* **THE DATA**:
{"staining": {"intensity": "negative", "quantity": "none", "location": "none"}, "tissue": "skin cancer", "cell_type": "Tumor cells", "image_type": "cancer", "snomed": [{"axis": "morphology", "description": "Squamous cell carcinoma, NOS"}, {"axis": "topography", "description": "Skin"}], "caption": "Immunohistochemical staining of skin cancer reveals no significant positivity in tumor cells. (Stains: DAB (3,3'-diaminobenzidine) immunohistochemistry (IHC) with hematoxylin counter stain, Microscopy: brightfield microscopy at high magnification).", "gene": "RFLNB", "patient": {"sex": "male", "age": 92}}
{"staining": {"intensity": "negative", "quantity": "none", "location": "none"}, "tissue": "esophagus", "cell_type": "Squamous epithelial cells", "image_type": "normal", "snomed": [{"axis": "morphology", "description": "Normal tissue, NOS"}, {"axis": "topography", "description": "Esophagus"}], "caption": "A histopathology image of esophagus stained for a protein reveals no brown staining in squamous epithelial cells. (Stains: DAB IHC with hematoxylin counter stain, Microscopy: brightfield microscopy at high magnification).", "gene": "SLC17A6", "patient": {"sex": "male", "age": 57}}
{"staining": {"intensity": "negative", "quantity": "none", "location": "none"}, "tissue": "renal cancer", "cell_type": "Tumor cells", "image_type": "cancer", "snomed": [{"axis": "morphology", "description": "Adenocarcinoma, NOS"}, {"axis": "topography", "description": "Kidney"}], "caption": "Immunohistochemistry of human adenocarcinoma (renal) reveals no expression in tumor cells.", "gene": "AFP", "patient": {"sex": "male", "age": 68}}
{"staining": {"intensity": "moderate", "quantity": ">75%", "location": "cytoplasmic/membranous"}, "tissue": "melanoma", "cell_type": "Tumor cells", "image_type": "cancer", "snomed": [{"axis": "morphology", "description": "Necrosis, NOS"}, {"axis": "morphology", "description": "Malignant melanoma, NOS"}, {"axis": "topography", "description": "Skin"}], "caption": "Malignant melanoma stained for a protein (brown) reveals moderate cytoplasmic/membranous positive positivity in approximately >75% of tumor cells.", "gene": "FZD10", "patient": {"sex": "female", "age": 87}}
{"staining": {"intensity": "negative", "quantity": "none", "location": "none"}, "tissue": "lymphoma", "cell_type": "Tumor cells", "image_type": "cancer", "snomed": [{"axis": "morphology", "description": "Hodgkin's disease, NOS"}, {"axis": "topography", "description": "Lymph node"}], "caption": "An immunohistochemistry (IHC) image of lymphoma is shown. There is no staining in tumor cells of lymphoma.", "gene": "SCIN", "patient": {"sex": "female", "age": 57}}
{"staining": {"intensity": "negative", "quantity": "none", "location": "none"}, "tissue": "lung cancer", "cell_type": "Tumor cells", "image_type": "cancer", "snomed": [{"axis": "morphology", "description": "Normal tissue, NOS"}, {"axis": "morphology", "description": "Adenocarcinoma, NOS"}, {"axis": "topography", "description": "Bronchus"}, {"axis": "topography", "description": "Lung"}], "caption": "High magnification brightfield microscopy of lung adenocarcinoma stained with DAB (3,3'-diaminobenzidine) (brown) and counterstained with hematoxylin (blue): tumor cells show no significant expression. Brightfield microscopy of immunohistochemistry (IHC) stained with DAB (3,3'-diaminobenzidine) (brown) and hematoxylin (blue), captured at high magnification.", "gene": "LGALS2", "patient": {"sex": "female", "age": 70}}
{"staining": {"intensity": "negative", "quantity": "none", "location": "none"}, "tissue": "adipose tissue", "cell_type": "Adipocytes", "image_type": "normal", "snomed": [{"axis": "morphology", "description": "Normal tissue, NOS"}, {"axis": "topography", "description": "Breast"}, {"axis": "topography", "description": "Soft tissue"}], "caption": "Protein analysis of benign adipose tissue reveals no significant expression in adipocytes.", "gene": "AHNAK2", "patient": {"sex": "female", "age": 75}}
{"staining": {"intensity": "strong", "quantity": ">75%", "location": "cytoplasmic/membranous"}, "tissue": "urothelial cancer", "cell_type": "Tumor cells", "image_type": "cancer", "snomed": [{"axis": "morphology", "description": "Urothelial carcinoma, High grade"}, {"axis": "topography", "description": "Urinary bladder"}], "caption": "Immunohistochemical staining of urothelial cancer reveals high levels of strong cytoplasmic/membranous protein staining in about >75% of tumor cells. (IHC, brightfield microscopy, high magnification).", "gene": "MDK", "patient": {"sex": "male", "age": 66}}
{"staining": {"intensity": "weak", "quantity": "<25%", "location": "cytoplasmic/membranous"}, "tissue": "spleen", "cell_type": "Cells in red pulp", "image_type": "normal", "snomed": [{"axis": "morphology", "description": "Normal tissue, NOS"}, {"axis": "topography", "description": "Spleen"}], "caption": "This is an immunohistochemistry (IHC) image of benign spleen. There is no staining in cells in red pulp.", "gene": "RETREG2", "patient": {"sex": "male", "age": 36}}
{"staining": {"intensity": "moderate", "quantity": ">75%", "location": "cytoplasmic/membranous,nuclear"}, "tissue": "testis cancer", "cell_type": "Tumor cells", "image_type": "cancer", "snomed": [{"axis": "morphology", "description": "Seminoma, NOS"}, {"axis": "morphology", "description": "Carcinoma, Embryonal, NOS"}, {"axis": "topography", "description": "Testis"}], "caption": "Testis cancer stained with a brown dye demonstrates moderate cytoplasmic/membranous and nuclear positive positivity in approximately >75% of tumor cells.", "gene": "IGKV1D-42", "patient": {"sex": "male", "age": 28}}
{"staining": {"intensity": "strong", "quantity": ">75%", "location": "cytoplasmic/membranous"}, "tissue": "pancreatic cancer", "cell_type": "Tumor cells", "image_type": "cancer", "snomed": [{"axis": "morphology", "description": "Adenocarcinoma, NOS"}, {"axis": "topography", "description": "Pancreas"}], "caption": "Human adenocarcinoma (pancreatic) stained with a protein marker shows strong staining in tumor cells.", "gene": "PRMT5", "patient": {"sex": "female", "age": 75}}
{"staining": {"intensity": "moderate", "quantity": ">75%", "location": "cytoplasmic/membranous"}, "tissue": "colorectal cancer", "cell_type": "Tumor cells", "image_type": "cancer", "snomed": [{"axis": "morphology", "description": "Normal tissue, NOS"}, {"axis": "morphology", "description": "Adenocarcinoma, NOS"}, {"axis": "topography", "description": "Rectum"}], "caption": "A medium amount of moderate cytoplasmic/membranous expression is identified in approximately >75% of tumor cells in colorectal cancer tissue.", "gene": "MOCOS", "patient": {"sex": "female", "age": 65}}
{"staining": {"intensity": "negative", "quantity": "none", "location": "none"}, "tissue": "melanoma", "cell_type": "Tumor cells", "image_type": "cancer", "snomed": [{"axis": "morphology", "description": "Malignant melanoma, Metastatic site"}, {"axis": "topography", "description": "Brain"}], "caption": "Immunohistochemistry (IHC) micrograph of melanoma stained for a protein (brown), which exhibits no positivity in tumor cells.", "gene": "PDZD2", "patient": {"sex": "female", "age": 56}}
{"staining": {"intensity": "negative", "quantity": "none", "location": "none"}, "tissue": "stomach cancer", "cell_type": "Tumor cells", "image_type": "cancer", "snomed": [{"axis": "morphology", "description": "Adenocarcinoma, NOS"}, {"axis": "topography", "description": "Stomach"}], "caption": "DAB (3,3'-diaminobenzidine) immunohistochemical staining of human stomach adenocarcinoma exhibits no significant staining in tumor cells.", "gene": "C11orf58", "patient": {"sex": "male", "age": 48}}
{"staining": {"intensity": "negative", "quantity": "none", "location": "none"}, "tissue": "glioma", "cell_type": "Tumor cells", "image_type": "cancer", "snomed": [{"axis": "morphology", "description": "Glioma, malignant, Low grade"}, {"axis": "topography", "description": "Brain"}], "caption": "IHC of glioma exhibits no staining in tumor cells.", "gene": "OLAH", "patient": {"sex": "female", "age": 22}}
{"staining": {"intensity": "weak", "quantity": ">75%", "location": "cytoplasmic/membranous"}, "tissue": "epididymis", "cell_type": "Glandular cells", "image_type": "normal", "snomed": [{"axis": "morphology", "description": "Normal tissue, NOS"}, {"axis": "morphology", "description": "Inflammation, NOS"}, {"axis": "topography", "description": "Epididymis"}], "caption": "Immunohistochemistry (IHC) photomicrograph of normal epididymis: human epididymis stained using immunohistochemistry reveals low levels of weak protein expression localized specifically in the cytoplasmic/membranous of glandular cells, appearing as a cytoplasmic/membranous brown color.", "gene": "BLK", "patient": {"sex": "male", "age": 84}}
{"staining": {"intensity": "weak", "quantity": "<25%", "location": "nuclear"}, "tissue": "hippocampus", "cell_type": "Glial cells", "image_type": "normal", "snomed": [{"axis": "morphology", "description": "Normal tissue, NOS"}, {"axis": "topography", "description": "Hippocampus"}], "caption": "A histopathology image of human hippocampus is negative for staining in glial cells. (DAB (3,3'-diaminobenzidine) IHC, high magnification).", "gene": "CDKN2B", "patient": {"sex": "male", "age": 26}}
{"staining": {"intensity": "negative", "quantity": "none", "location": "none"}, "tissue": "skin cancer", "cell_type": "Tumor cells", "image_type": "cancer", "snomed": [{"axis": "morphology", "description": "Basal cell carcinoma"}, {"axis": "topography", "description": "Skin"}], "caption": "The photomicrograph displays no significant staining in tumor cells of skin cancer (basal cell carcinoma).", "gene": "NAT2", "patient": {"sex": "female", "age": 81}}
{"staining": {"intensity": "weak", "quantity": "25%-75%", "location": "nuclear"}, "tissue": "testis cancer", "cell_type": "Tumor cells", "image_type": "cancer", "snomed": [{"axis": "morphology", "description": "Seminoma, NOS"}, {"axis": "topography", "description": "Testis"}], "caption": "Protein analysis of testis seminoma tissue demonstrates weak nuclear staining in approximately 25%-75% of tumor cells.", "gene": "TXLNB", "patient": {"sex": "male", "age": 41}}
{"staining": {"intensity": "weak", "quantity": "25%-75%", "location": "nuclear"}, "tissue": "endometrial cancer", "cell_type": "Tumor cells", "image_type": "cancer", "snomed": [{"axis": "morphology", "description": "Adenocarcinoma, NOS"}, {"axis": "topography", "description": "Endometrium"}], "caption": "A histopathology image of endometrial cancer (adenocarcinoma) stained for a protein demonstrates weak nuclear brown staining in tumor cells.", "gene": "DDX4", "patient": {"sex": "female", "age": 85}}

* **HOW TO COMPLETE THIS TASK**: Copy each line of the records that has "levels" in it.

* **TASK ANSWER**:
{"staining": {"intensity": "strong", "quantity": ">75%", "location": "cytoplasmic/membranous"}, "tissue": "urothelial cancer", "cell_type": "Tumor cells", "image_type": "cancer", "snomed": [{"axis": "morphology", "description": "Urothelial carcinoma, High grade"}, {"axis": "topography", "description": "Urinary bladder"}], "caption": "Immunohistochemical staining of urothelial cancer reveals high levels of strong cytoplasmic/membranous protein staining in about >75% of tumor cells. (IHC, brightfield microscopy, high magnification).", "gene": "MDK", "patient": {"sex": "male", "age": 66}}
{"staining": {"intensity": "weak", "quantity": ">75%", "location": "cytoplasmic/membranous"}, "tissue": "epididymis", "cell_type": "Glandular cells", "image_type": "normal", "snomed": [{"axis": "morphology", "description": "Normal tissue, NOS"}, {"axis": "morphology", "description": "Inflammation, NOS"}, {"axis": "topography", "description": "Epididymis"}], "caption": "Immunohistochemistry (IHC) photomicrograph of normal epididymis: human epididymis stained using immunohistochemistry reveals low levels of weak protein expression localized specifically in the cytoplasmic/membranous of glandular cells, appearing as a cytoplasmic/membranous brown color.", "gene": "BLK", "patient": {"sex": "male", "age": 84}}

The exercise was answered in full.